The influence of Japanese gardens, particularly the spare minimalism of the form and it’s simple palette, seen in Saiho-ji garden in Kyoto, the banner image above and repeated below. For Treib, “Austerity does not always connote deprivation, however, but is user here to suggest a restriction in means. Richness within austerity is a hallmark of Japanese visual culture, and pairing the words ‘austere’ and ‘beauty’ is no anomaly within its aesthetic thinking…” He continues, “Austerity her lies in the acceptance – or adoption, if consciously made – of few prevailing materials, or even only one: in this case moss. It also requires restraint. By restricting the palette to water, trees, and moss, one becomes more aware of each constituent element.” (17)
A different Japanese form is the torii, or a gate without a fence, where it serves as a place-marker. “Although one may physically pass through it, the gateway functions more as a sign and a mental stimulus… Figures like the torii gain presence from their contrast with the surroundings.” (46)
Plenty more examples abound in the text, many that were new to me. The simple tools of observation such as Trace, and the intervention using Intent, provides some interesting ways of looking at design in a new way. Simple rules of Addition and Subtraction (Figure and Void) can be employed artistically in environmental art, but also give us opportunities to incorporate into more function-driven works on landscape architecture. The clues in the landscape (the ordinary and the functional) that are not explicity trying to capture the Eden-like garden of transcendence, but rather look to ways of making relevant austere spaces.
It’s interesting to note that, although often simple, it’s not just about removal (of materials, ornament, etc.) as Treib mentions was a possible flaw of modernist architecture where “simplicity was commonly achieved by elimination… what is experience close in is rarely greater that what can be seen at a distance.” Instead positing that: “Compression, in contrast to reduction, brings into seemingly simple surfaces and spaces constellations of details revealed only through movement and over time.” (63)
This can happen with erosion, patina, as well as playing on seasonality and light, even with few elements, as long as they are employed with the goals of experiential quality in mind.

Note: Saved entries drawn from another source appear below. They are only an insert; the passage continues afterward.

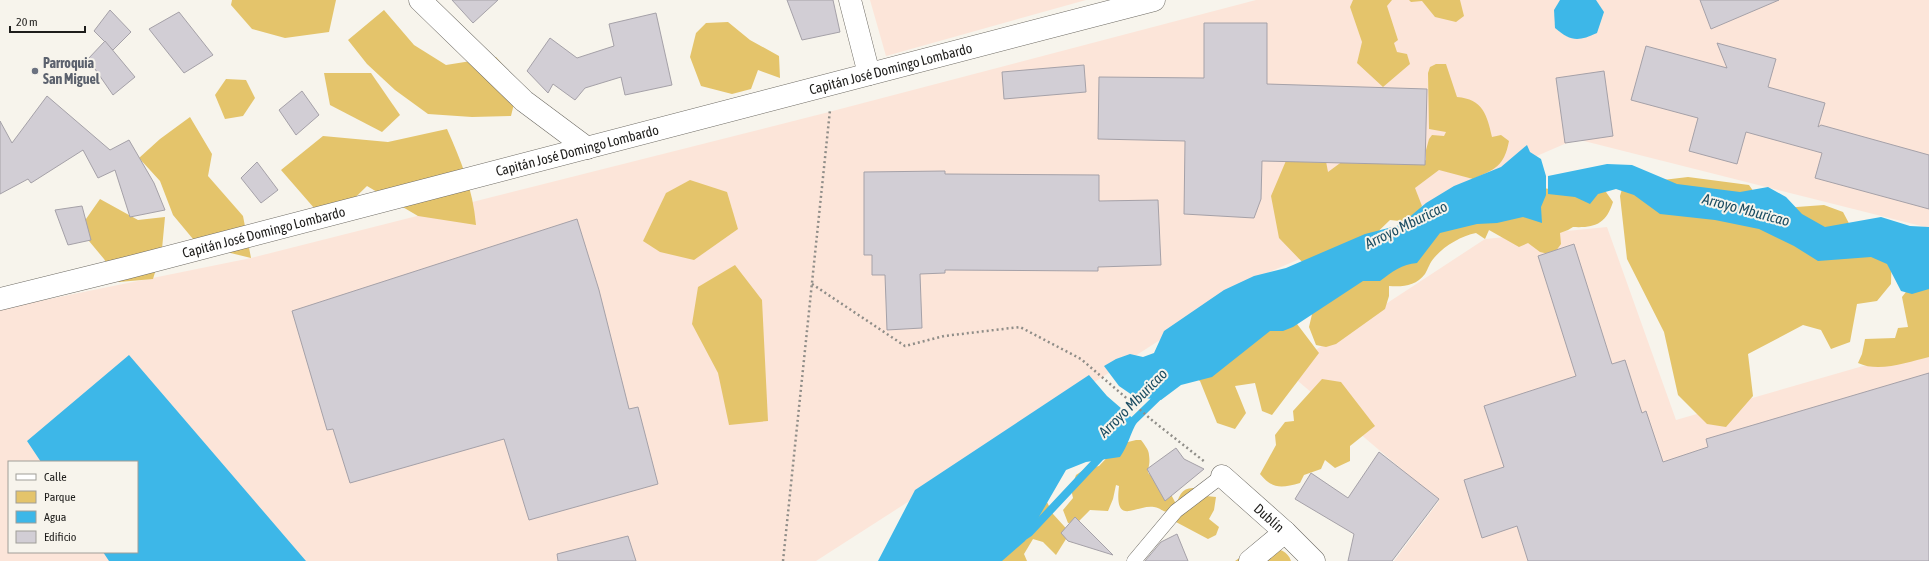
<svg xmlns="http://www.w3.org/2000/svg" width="1929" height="561" viewBox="0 0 1929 561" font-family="'Asap Condensed',sans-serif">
  <rect width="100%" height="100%" fill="#f7f4ec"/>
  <g fill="#fce5d9" fill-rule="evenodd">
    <polygon points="870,0 1086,0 886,56"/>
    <path d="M1256,0H1929V228L1576,139L1258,277L816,561H0V309L251,258L825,113ZM9,462H137V552H9Z"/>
    <polygon points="1607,227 1676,420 1929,347 1929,561 1394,561 1439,501 1285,370 1485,239"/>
  </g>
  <g fill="#e4c46b">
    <polygon points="232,0 336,0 329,32 285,38 252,29 231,5"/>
    <polygon points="1353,0 1392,0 1387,6 1398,40 1394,43 1397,52 1407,54 1410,64 1383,87 1357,63 1362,42 1350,7"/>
    <polygon points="1409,0 1460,0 1464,16 1456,22 1435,17 1422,1 1411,2"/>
    <polygon points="384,10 414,45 446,65 496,57 519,83 511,116 472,117 428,114 395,90 367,64 348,40"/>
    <polygon points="728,22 750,40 779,56 780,78 758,70 751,89 732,94 701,86 690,57 696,33 706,23"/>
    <path d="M1436,64H1446L1457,97C1483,99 1487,115 1492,137L1501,135L1509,141C1504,167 1495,169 1473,179L1439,170L1415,188L1422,206L1410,222L1390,220L1359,250L1306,266L1279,238L1271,196L1288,156H1325L1328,172L1347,158L1418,163L1426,160V150L1429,139L1432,135L1444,136L1446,132L1429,129L1428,73L1430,67Z"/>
    <polygon points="324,73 371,73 400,115 382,132 330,105"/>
    <polygon points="226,79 246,80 255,98 243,116 225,119 215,95"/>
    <polygon points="190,117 212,154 208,176 243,216 251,258 198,245 173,215 160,181 139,158 160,139"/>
    <path d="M447,129C461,161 473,189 476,225L418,216L367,186L328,224L281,170L323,136L388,142Z"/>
    <polygon points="1688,177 1749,185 1761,202 1783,208 1824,205 1843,212 1853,231 1892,245 1891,284 1877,301 1857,304 1850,342 1831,349 1821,330 1803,325 1748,354 1753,396 1726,427 1707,424 1678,395 1664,332 1627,259 1620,196 1625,179 1646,182"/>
    <polygon points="690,180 727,192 738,229 694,260 660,252 643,241 666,193"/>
    <path d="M1587,187L1606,192L1613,202C1606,224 1595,228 1573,227L1568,230L1560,233L1561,244L1553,255L1540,252L1528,243L1519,247L1489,230L1485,239L1476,233C1461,236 1444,246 1434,258C1430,262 1428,269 1425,274C1416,286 1403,287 1389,286V296L1385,309L1336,344L1326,347L1316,345L1309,327L1313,310L1339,274L1543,188L1569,192Z"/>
    <polygon points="100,199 138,220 165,217 162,249 153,279 119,282 104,259 79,229"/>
    <polygon points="735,265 762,300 768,421 729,425 718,373 692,324 698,287"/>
    <path d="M1929,276V357C1908,362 1879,373 1858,363L1862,354L1865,339L1895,338L1898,328L1908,327L1902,297L1916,279Z"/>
    <polygon points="1288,312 1319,353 1272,415 1262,411 1255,383 1235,386 1246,413 1235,429 1217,423 1200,381 1179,368"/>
    <path d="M1322,379L1341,382L1375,426L1350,446V461L1335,468L1325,460L1321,469L1304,475L1300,483C1282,488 1273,490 1260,474L1276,445L1275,435L1285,422L1294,421L1293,411Z"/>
    <path d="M1136,440H1141C1144,444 1149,450 1149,455C1152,474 1138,471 1164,481L1176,504C1181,493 1182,488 1195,488L1196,495L1216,497L1214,510L1209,519L1219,527L1216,535L1208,539L1176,522L1169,512C1162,512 1161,508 1154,507C1136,504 1114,528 1119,486L1116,485L1113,499L1108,511L1090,510L1078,522L1068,523L1063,510L1073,498L1071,489L1076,475L1085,469L1099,466L1120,444Z"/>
    <polygon points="1045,498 1053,514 1074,537 1073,543 1066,539 1056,555 1043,542 1033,539 1024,554 1027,561 995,561"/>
    <path d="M1254,548C1268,548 1286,546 1291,561H1235Z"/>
  </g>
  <g fill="#3db7e8">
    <path d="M1560,0H1596L1604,12L1597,33C1578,42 1570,41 1555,28L1554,10Z"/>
    <path d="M1527,145L1530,152L1541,159L1546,176V195L1541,207L1542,223L1523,217L1497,223L1477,224L1440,233L1417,263C1402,264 1392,272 1380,281H1363L1293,327L1283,331H1270L1212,377L1181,385L1161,400L1135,397L1119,386L1104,366L1116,359L1130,354L1143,357L1154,353L1164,331L1224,290L1254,276L1286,268L1365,234L1400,225L1426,203L1454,186L1501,167Z"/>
    <polygon points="1607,164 1632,165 1677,184 1740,192 1768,187 1786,197 1802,214 1825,227 1881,217 1910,226 1929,227 1929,289 1912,294 1901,291 1887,264 1871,257 1818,261 1794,246 1759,229 1715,220 1660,214 1634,195 1616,189 1598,194 1590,204 1575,197 1548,194 1548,176"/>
    <polygon points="129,355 306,561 109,561 103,552 137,552 137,462 41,462 27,441"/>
    <path d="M1089,375L1107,396L1137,422C1130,434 1128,446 1120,457L1086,462L1066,470L1025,541L1002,561H878L915,490Z"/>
  </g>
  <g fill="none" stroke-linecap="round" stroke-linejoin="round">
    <g stroke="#3db7e8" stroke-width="8">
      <polyline points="1128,426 1162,393"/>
      <polyline points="1023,537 1029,533 1104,453"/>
    </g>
  </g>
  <g fill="#d2ced5" stroke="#a5a1a8">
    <polygon points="452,0 498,0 473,23"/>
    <polygon points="787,0 833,0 840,32 802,40"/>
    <polygon points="1700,0 1779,0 1711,29"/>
    <polygon points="110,10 131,32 113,50 94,31"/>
    <polygon points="179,12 213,55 184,73 149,29"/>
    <polygon points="656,13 672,85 625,95 621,77 585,88 575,100 553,84 548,93 527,71 550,38 577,58 614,46 609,24"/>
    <polygon points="1204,23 1267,23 1267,84 1427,89 1425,165 1262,161 1261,199 1254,218 1184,214 1185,141 1098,139 1099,77 1204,78"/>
    <polygon points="105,41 135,77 113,95 88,59"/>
    <polygon points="1717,43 1776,59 1768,87 1825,103 1818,127 1821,125 1929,155 1929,209 1815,178 1822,153 1746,132 1737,164 1689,151 1698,118 1631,100 1646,46 1727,68"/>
    <polygon points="1084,65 1086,92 1004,99 1002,72"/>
    <polygon points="1604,71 1613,136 1565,143 1556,78"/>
    <polygon points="302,91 319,115 296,135 279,110"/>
    <polygon points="47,96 110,150 129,140 154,183 165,210 130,217 115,170 98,178 83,150 31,183 28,179 0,194 0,121 12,143"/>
    <polygon points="257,162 278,190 261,203 241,178"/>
    <polygon points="945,171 945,174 1099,175 1099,201 1158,200 1161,265 1098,267 1098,271 945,270 945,273 920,274 922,328 887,330 885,275 872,275 872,255 864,255 864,172"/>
    <polygon points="82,206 91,240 68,245 55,210"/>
    <polygon points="577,219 599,290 629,409 638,407 658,484 529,520 504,439 350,483 333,429 327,430 292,311"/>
    <polygon points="1574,244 1612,364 1625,360 1642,413 1646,411 1663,462 1708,447 1706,439 1929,373 1929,561 1528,561 1517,526 1482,538 1464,480 1504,467 1484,406 1576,376 1538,256"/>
    <polygon points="1176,448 1184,459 1204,469 1165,501 1147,469"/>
    <polygon points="1379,452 1439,499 1392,561 1348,561 1354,534 1295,499 1311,473 1348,498"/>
    <polygon points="1075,517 1113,555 1068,541 1061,533"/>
    <polygon points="1177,534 1188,561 1145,561 1161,542"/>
    <polygon points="628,536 636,561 558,561 557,554"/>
  </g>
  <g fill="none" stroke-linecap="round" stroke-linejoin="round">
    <g stroke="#6d6a63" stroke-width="15">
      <polyline id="service" points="1134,561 1176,511 1222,476"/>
    </g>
    <g stroke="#6d6a63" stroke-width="23">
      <g id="minor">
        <polyline points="420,0 524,101 587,148"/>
        <polyline points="850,0 869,74"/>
        <path id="s1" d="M0,299L126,268L1154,0"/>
        <path id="s2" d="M1222,476L1285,532L1314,561"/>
        <polyline points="1250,561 1285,532"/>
      </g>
    </g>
    <g stroke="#8f8d88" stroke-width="2.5" stroke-dasharray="2 3" stroke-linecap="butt">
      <polyline points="812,284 905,346 944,336 1020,327 1081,359 1153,421 1205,462"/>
      <polyline points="783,561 830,110"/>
    </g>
    <use href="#service" stroke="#fff" stroke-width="14"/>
    <use href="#minor" stroke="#fff" stroke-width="22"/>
  </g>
  <circle fill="#6b7280" stroke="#f7f4ec" stroke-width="1.5" cx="35" cy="71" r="4"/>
  <g text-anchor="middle" stroke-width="4" stroke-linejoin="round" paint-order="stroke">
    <g font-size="14" font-weight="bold" fill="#5b616d" stroke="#f7f4ec" text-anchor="start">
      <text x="43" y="68">Parroquia<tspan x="43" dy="16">San Miguel</tspan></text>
    </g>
    <g font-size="14" fill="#1e1d1b" stroke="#f7f4ec">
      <text dy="5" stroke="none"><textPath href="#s1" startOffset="920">Capitán José Domingo Lombardo</textPath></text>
      <text dy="5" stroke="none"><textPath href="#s1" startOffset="596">Capitán José Domingo Lombardo</textPath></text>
      <text dy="5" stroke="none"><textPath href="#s1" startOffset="272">Capitán José Domingo Lombardo</textPath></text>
      <text dy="5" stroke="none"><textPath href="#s2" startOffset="63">Dublín</textPath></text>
    </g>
    <g font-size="15" font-style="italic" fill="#1c4d62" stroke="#f7f4ec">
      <text transform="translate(1746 210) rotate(15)" y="5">Arroyo Mburicao</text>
      <text transform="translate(1406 225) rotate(-26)" y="5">Arroyo Mburicao</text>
      <text transform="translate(1133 403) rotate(-45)" y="5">Arroyo Mburicao</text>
    </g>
  </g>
  <rect x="8" y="461" width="130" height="92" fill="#f7f4ec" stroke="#a09e98"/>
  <rect x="16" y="474" width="20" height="6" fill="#ffffff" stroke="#a09e98"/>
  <text x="44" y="481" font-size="12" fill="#1e1d1b">Calle</text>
  <rect x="16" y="491" width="20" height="12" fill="#e4c46b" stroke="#a09e98"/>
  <text x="44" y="501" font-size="12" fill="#1e1d1b">Parque</text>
  <rect x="16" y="511" width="20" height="12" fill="#3db7e8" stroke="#a09e98"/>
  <text x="44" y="521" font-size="12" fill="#1e1d1b">Agua</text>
  <rect x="16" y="531" width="20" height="12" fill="#d2ced5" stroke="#a09e98"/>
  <text x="44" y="541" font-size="12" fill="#1e1d1b">Edificio</text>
  <path d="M10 26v6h75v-6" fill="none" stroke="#1e1d1b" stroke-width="2"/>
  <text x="16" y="26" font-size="12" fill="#1e1d1b" stroke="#f7f4ec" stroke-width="3" paint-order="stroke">20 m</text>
</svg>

It’s heartening to see a simple (austere) work that is so full of inspirations. I’ve always been drawn to work of environmental artists, and this has reinforced the idea that there is much for designers to learn from to enliven their work. The ordinary and functional landscapes also provide inspiration not just in development of contextual design, but in how they provide form and manipulate space and microclimate.

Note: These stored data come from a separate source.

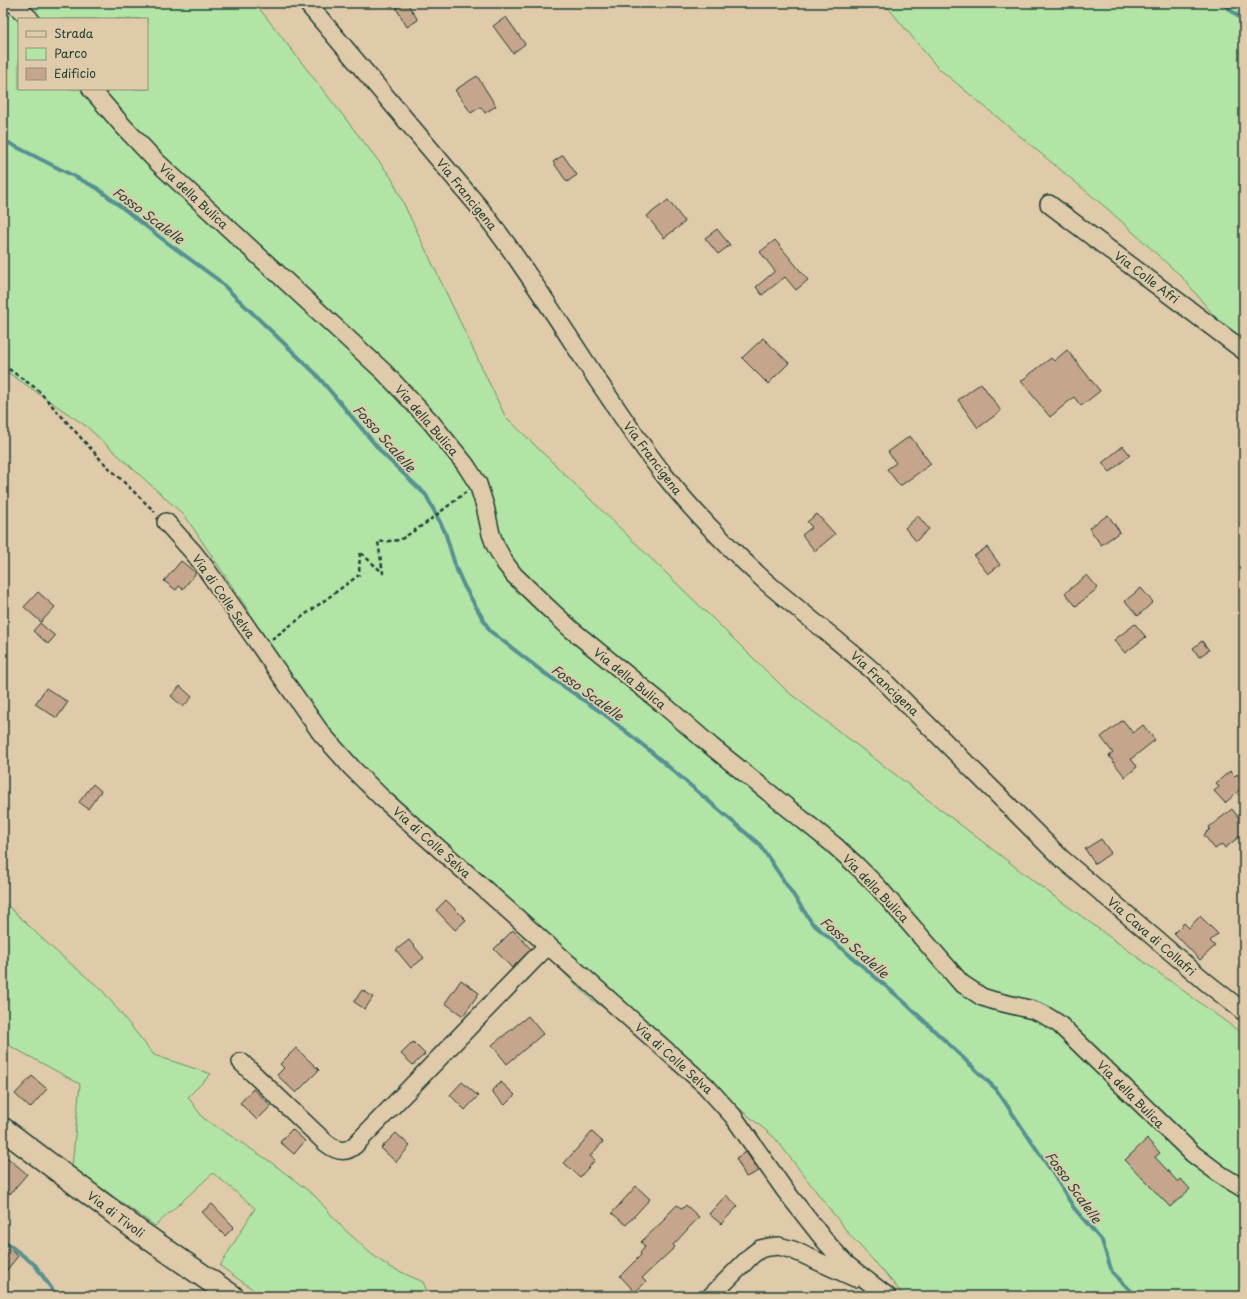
<svg xmlns="http://www.w3.org/2000/svg" width="1247" height="1299" viewBox="0 0 1247 1299" font-family="'Playpen Sans',sans-serif">
  <rect width="100%" height="100%" fill="#dfcba9"/>
  <filter id="ink" filterUnits="userSpaceOnUse"><feTurbulence type="fractalNoise" baseFrequency=".025" numOctaves="2"/><feDisplacementMap in="SourceGraphic" scale="8" xChannelSelector="R" yChannelSelector="G"/><feConvolveMatrix kernelMatrix="1 2 1 2 8 2 1 2 1" color-interpolation-filters="sRGB"/></filter>
  <g filter="url(#ink)">
    <path fill="#b1e4a5" stroke="#68906c" fill-rule="evenodd" d="M3 3H255L391 177 505 416 788 692 1040 886 1244 1035V1296H904L884 1272 849 1234 775 1138 698 1074 591 999 471 883 289 690 248 610 185 516 86 426 3 369ZM19 19H147V89H19Z
      M884 3H1244V352L1182 277 1110 211 937 67Z
      M3 901 51 947 102 990 154 1055 211 1074 188 1097 203 1118 268 1160 315 1196 341 1226 370 1253 388 1266 423 1282 429 1296H262L220 1266 255 1208 213 1173 155 1226 72 1167 80 1084 3 1042Z"/>
    <g fill="none" stroke-linecap="round" stroke-linejoin="round">
      <path stroke="#559193" stroke-width="4" d="M1223 3 1244 22
        M3 140 97 188 161 238 217 279 315 373 384 455 426 495 445 532 456 568 464 586 490 631 543 672 604 714 649 750 760 845 812 923 902 1000 996 1089 1052 1172 1074 1208 1102 1241 1112 1272 1136 1296
        M3 1240 35 1265 54 1292 55 1296"/>
    </g>
    <path fill="#c5a58c" stroke="#1f3d34" d="M405 3H407L418 20 407 27 396 8Z
      M506 17 525 44 513 53 493 26Z
      M477 76 496 106 485 113 481 107 471 113 455 90Z
      M563 155 577 175 567 182 553 162Z
      M668 200 685 222 664 238 647 216Z
      M717 229 730 245 718 254 705 238Z
      M775 240 808 280 796 290 785 277 762 295 756 287 775 271 760 252Z
      M763 338 789 363 768 384 742 358Z
      M1067 350 1100 391 1081 406 1074 397 1050 417 1021 381 1051 358 1054 361Z
      M981 383 1001 411 978 428 958 400Z
      M910 436 931 464 900 486 887 469 896 463 888 452Z
      M1123 446 1130 455 1110 472 1102 463Z
      M817 514 835 534 815 551 802 535 812 527 807 522Z
      M1108 515 1120 532 1101 545 1089 528Z
      M918 516 929 529 916 541 905 528Z
      M987 547 1000 565 988 574 974 556Z
      M181 561 196 573 183 589 179 586 176 590 164 581Z
      M1087 575 1098 588 1076 606 1065 593Z
      M1141 588 1153 602 1138 616 1125 601Z
      M38 592 55 607 41 622 24 607Z
      M40 623 55 636 48 644 33 631Z
      M1135 624 1146 637 1125 653 1114 640Z
      M1202 641 1209 650 1199 657 1193 648Z
      M180 686 192 697 183 707 171 696Z
      M46 688 68 702 57 718 35 704Z
      M1123 720 1133 733 1143 725 1155 740 1131 759 1137 767 1125 777 1109 756 1113 753 1101 737Z
      M1230 771 1235 776 1237 774 1244 782V786L1225 803 1214 791 1219 787 1216 783Z
      M93 784 101 791 88 809 79 802Z
      M1232 809 1244 825V833L1225 848 1222 844 1215 849 1204 835 1210 829 1209 827Z
      M1101 839 1111 853 1095 864 1085 849Z
      M446 900 466 920 455 930 436 910Z
      M1200 916 1218 934 1210 941 1215 946 1200 960 1174 933 1184 923 1189 928Z
      M513 930 531 949 512 968 494 949Z
      M409 940 424 958 411 968 396 950Z
      M461 980 479 993 463 1016 445 1003Z
      M362 990 373 997 365 1009 354 1002Z
      M528 1016 543 1034 507 1064 492 1045Z
      M413 1042 425 1054 413 1065 401 1054Z
      M296 1048 319 1070 296 1093 277 1075 284 1068 280 1064Z
      M32 1076 47 1089 30 1108 15 1094Z
      M462 1082 478 1096 465 1110 450 1095Z
      M501 1082 515 1095 505 1105 491 1092Z
      M253 1089 271 1106 257 1120 240 1103Z
      M292 1129 305 1141 294 1154 280 1142Z
      M592 1132 603 1142 590 1156 595 1160 580 1177 564 1163Z
      M396 1133 410 1146 396 1162 381 1148Z
      M1147 1139 1160 1153 1155 1157 1178 1182 1181 1179 1190 1189 1170 1207 1125 1160Z
      M746 1152 759 1171 746 1177 736 1158Z
      M3 1154 27 1174 10 1194 3 1189Z
      M636 1186 650 1199 626 1225 612 1213Z
      M726 1195 738 1206 721 1224 709 1214Z
      M212 1204 234 1227 225 1236 202 1212Z
      M677 1205 682 1209 686 1205 699 1217 673 1245 675 1247 642 1278 646 1282 635 1292 620 1276 641 1255 640 1253 645 1247 641 1242 665 1219 664 1218Z
      M8 1248 18 1256 3 1275V1254Z"/>
    <g fill="none" stroke-linecap="round" stroke-linejoin="round">
      <g stroke="#1f3d34" stroke-width="20">
        <path id="minor" d="M13 3 30 19
          M307 3 479 207C522 262 559 322 598 381 620 413 641 446 665 476 695 514 729 548 765 581 804 615 845 645 883 680L1061 858 1206 982 1244 1012
          M91 89 123 126 156 161 384 372 431 422 465 464 478 484 485 506 491 534 495 545 505 563 514 575 545 605 572 630 665 706 711 746 834 845 857 866 878 887 961 983 982 997 995 1001 1033 1010 1043 1014 1059 1024 1193 1154 1221 1175 1244 1189
          M1049 204 1244 351
          M166 522 193 552 204 566 321 733 352 768 381 797 705 1085 733 1116 784 1189 825 1241 847 1265 887 1296
          M241 1062 326 1143C336 1151 345 1154 355 1145L548 945
          M711 1296 752 1255 760 1249 769 1247 779 1246 793 1250 855 1278"/>
      </g>
      <g stroke="#1f3d34" stroke-width="25">
        <path id="major" d="M3 1129 137 1230 232 1296"/>
      </g>
      <path stroke="#1f3d34" stroke-width="2.5" stroke-dasharray="4 3" stroke-linecap="butt" d="M3 365 37 389 101 460 155 512
        M272 639 359 575 360 552 383 573 378 542 400 540 426 523 466 492"/>
      <use href="#minor" stroke="#dfcba9" stroke-width="17"/>
      <use href="#major" stroke="#dfcba9" stroke-width="22"/>
    </g>
  </g>
  <g text-anchor="middle" dominant-baseline="central" stroke-width="4" stroke-linejoin="round" paint-order="stroke">
    <g font-size="12" fill="#1f3d34" stroke="#dfcba9">
      <text transform="translate(467 194) rotate(51)">Via Francigena</text>
      <text transform="translate(194 196) rotate(43)">Via della Bulica</text>
      <text transform="translate(1147 277) rotate(37)">Via Colle Afri</text>
      <text transform="translate(427 420) rotate(49)">Via della Bulica</text>
      <text transform="translate(653 458) rotate(53)">Via Francigena</text>
      <text transform="translate(224 596) rotate(55)">Via di Colle Selva</text>
      <text transform="translate(630 678) rotate(39)">Via della Bulica</text>
      <text transform="translate(885 683) rotate(43)">Via Francigena</text>
      <text transform="translate(432 842) rotate(42)">Via di Colle Selva</text>
      <text transform="translate(876 888) rotate(46)">Via della Bulica</text>
      <text transform="translate(1152 936) rotate(41)">Via Cava di Collafri</text>
      <text transform="translate(674 1058) rotate(42)">Via di Colle Selva</text>
      <text transform="translate(1131 1094) rotate(45)">Via della Bulica</text>
      <text transform="translate(116 1214) rotate(37)">Via di Tivoli</text>
    </g>
    <g font-size="13" font-style="italic" fill="#24443c" stroke="#dfcba9">
      <text transform="translate(149 215) rotate(37)">Fosso Scalelle</text>
      <text transform="translate(385 438) rotate(48)">Fosso Scalelle</text>
      <text transform="translate(588 692) rotate(36)">Fosso Scalelle</text>
      <text transform="translate(855 947) rotate(41)">Fosso Scalelle</text>
      <text transform="translate(1074 1187) rotate(54)">Fosso Scalelle</text>
    </g>
  </g>
  <rect width="1247" height="1299" fill="none" stroke="#dfcba9" stroke-width="16"/>
  <rect x="8" y="8" width="1231" height="1283" fill="none" stroke="#1f3d34" stroke-width="1.5" filter="url(#ink)"/>
  <rect x="18" y="18" width="130" height="72" fill="#dfcba9" stroke="#92927a"/>
  <rect x="26" y="31" width="20" height="6" fill="#dfcba9" stroke="#92927a"/>
  <text x="54" y="38" font-size="12" fill="#1f3d34">Strada</text>
  <rect x="26" y="48" width="20" height="12" fill="#b1e4a5" stroke="#92927a"/>
  <text x="54" y="58" font-size="12" fill="#1f3d34">Parco</text>
  <rect x="26" y="68" width="20" height="12" fill="#c5a58c" stroke="#92927a"/>
  <text x="54" y="78" font-size="12" fill="#1f3d34">Edificio</text>
</svg>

There’s also the biophilic and the concepts of inspirations of nature through biomimicry, which Treib mentions comes with an “economy of means”, with beehives, spider webs, birds nests and termite mounds representing “the transformation of minimal materials into an efficient and functional configuration. Maximizing the minimal.” (91)
The book is a no-brainer, easy to access and inspiring on multiple levels. It will not make you work but will make you think. About design. About inspiration. About purpose and what he calls Attending, or “in what way do we view, process, and evaluate what is before us?” (94) As we focus on environmental sustainability as a means and an ends, Treib’s final words perhaps gives the reason to engage in the book: “Following the directives of environmental responsibility provides only the basis for our designs; an appreciation of the austere landscape can direct its making and enrich our experience of the garden that results.” (100)
All images via Oro Editions unless otherwise noted.